BEGIN

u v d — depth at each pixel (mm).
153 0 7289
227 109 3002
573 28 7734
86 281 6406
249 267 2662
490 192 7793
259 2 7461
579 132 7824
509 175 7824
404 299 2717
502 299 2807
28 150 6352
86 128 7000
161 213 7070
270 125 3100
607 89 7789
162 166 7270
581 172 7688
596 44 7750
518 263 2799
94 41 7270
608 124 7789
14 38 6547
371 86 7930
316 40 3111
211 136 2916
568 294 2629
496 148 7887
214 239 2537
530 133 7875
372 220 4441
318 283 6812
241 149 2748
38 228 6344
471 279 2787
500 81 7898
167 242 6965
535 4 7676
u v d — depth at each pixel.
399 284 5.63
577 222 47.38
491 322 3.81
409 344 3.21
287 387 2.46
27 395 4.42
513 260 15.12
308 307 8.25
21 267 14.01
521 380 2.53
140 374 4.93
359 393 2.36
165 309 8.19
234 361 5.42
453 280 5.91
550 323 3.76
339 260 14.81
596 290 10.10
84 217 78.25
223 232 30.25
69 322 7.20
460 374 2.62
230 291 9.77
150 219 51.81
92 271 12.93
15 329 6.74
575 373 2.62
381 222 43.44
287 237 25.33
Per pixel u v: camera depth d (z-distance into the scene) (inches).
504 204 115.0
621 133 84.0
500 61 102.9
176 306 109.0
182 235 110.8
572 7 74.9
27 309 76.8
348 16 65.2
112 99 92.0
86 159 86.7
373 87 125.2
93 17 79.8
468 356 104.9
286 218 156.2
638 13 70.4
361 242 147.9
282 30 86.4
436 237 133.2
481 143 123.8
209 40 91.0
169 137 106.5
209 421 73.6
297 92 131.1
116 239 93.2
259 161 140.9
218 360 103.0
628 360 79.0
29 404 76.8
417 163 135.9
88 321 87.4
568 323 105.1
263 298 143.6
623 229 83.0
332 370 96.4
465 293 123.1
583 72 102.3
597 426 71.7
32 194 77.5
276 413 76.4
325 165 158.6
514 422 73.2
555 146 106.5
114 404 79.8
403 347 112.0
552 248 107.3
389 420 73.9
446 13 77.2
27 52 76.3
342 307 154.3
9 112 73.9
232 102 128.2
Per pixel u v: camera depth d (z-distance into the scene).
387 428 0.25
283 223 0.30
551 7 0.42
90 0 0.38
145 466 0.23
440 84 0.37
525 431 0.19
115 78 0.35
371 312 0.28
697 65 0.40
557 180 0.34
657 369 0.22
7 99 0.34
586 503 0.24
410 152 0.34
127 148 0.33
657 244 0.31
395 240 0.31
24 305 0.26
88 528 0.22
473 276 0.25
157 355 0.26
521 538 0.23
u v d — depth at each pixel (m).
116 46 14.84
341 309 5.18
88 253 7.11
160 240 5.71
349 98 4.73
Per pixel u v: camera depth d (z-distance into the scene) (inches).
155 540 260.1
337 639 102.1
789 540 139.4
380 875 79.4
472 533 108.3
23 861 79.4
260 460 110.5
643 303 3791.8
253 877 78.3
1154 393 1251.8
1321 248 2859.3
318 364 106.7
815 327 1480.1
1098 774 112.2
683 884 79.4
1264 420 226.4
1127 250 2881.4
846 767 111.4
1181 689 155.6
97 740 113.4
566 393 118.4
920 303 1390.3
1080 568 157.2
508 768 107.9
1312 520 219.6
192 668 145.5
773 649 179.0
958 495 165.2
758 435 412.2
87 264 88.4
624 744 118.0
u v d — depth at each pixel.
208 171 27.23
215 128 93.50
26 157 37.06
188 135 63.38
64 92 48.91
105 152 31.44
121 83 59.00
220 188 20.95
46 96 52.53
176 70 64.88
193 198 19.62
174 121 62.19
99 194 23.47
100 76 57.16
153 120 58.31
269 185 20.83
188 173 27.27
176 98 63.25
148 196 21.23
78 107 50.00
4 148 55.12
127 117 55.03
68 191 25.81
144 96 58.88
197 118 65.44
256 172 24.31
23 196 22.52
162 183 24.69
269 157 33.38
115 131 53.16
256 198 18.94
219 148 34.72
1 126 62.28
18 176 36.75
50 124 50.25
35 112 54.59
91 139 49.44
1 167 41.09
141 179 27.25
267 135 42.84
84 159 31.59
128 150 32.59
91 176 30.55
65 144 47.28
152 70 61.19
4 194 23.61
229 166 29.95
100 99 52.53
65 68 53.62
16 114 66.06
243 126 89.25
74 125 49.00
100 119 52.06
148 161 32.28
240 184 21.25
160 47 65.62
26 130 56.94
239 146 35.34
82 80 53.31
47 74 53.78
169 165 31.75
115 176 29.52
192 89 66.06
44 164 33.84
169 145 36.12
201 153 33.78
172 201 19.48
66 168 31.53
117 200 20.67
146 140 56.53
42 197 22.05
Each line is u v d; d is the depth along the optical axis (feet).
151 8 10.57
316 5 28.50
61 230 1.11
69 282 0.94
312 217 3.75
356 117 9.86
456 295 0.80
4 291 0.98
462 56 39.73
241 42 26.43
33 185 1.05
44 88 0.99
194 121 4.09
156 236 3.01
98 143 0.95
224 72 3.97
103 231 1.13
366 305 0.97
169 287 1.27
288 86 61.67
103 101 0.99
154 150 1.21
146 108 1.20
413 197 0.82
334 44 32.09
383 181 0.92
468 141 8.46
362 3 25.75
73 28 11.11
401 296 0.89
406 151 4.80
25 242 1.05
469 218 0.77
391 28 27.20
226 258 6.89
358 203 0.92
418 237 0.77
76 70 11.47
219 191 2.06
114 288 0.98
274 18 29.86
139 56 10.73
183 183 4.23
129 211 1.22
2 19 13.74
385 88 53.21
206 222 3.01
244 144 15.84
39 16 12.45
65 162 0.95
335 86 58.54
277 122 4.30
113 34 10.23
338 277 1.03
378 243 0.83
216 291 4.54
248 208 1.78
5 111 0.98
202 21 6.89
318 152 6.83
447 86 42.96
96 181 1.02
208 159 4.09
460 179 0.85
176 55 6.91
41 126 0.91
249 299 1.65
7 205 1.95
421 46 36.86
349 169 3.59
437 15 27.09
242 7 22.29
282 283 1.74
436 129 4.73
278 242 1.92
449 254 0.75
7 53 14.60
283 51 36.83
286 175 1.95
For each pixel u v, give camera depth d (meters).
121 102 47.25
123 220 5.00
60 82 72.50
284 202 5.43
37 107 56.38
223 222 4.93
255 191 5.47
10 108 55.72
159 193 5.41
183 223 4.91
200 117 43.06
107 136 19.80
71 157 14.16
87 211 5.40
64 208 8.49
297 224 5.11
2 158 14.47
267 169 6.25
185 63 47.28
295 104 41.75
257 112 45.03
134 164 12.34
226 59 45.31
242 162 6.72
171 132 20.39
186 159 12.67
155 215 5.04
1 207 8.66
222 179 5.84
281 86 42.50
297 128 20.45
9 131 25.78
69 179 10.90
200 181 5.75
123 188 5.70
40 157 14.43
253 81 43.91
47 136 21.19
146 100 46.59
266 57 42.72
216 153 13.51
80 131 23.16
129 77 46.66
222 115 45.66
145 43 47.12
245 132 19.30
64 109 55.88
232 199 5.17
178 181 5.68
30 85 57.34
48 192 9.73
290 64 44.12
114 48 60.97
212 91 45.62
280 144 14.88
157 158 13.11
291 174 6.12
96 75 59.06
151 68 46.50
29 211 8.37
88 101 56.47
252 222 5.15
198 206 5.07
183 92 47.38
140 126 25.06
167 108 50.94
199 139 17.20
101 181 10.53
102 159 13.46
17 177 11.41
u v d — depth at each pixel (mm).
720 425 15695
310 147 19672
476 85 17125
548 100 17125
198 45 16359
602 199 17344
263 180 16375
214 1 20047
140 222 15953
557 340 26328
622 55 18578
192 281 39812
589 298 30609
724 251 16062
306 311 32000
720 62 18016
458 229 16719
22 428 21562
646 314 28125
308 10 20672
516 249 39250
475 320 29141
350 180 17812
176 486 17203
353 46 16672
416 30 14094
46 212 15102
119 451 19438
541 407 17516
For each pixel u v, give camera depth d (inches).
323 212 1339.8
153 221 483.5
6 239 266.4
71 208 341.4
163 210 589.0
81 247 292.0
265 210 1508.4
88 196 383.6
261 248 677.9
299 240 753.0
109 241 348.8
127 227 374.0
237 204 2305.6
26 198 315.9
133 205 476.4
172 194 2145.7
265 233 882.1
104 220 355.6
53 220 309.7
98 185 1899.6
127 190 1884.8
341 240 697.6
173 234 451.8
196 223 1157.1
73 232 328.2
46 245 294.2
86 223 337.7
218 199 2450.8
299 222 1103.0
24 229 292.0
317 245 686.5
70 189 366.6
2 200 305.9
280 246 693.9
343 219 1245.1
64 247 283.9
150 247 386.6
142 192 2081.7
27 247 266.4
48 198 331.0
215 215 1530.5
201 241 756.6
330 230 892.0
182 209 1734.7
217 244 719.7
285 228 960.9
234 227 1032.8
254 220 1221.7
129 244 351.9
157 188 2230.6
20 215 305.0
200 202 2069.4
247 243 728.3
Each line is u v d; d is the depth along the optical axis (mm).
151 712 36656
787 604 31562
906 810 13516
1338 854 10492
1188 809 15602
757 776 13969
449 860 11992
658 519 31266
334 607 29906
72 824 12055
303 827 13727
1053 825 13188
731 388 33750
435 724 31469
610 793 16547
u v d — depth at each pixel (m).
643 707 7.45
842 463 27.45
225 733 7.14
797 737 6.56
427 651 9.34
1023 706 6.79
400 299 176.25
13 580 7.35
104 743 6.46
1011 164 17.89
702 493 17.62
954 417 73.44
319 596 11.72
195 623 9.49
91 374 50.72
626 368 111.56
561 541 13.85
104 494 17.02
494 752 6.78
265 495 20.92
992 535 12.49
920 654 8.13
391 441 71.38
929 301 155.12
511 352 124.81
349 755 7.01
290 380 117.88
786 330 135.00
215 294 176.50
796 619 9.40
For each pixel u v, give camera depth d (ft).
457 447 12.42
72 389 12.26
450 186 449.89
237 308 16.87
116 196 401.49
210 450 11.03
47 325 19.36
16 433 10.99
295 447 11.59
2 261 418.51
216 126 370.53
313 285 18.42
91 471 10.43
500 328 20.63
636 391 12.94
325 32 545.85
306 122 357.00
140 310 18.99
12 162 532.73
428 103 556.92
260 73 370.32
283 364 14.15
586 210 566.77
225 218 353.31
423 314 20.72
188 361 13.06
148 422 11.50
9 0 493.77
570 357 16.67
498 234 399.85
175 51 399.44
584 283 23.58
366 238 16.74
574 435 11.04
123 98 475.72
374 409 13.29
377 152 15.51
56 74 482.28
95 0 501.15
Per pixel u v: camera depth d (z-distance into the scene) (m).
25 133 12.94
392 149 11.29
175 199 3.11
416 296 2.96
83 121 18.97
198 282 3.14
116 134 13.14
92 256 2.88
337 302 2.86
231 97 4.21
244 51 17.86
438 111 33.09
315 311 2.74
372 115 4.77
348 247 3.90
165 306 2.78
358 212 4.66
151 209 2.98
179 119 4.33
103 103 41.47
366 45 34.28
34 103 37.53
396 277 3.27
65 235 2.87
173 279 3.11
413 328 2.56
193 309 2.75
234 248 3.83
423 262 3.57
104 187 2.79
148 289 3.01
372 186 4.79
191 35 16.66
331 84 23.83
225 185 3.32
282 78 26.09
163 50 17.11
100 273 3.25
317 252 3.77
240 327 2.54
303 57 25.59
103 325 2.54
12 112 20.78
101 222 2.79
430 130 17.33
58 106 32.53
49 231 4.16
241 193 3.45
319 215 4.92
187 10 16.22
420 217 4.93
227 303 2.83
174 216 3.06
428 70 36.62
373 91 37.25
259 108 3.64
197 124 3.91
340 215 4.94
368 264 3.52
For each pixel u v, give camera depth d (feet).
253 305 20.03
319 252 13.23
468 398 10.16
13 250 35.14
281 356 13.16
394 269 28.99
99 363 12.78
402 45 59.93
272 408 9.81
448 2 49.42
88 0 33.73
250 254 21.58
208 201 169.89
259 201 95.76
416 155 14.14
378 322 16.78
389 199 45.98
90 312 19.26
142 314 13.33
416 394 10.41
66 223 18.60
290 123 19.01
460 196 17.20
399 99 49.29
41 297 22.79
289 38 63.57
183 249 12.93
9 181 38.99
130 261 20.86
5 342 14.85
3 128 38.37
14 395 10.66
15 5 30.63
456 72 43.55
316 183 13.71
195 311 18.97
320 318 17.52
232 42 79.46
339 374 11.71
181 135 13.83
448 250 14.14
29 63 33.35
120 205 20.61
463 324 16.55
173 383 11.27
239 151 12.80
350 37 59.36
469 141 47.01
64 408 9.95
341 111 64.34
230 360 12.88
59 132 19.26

END

INSTRUCTIONS TO FOLLOW
Counting the line that contains "448 2 49.42" as the first, copy exactly every line through the end of the records, and nothing else.

YOUR RESPONSE
448 2 49.42
88 0 33.73
250 254 21.58
208 201 169.89
259 201 95.76
416 155 14.14
378 322 16.78
389 199 45.98
90 312 19.26
142 314 13.33
416 394 10.41
66 223 18.60
290 123 19.01
460 196 17.20
399 99 49.29
41 297 22.79
289 38 63.57
183 249 12.93
9 181 38.99
130 261 20.86
5 342 14.85
3 128 38.37
14 395 10.66
15 5 30.63
456 72 43.55
316 183 13.71
195 311 18.97
320 318 17.52
232 42 79.46
339 374 11.71
181 135 13.83
448 250 14.14
29 63 33.35
120 205 20.61
463 324 16.55
173 383 11.27
239 151 12.80
350 37 59.36
469 141 47.01
64 408 9.95
341 111 64.34
230 360 12.88
59 132 19.26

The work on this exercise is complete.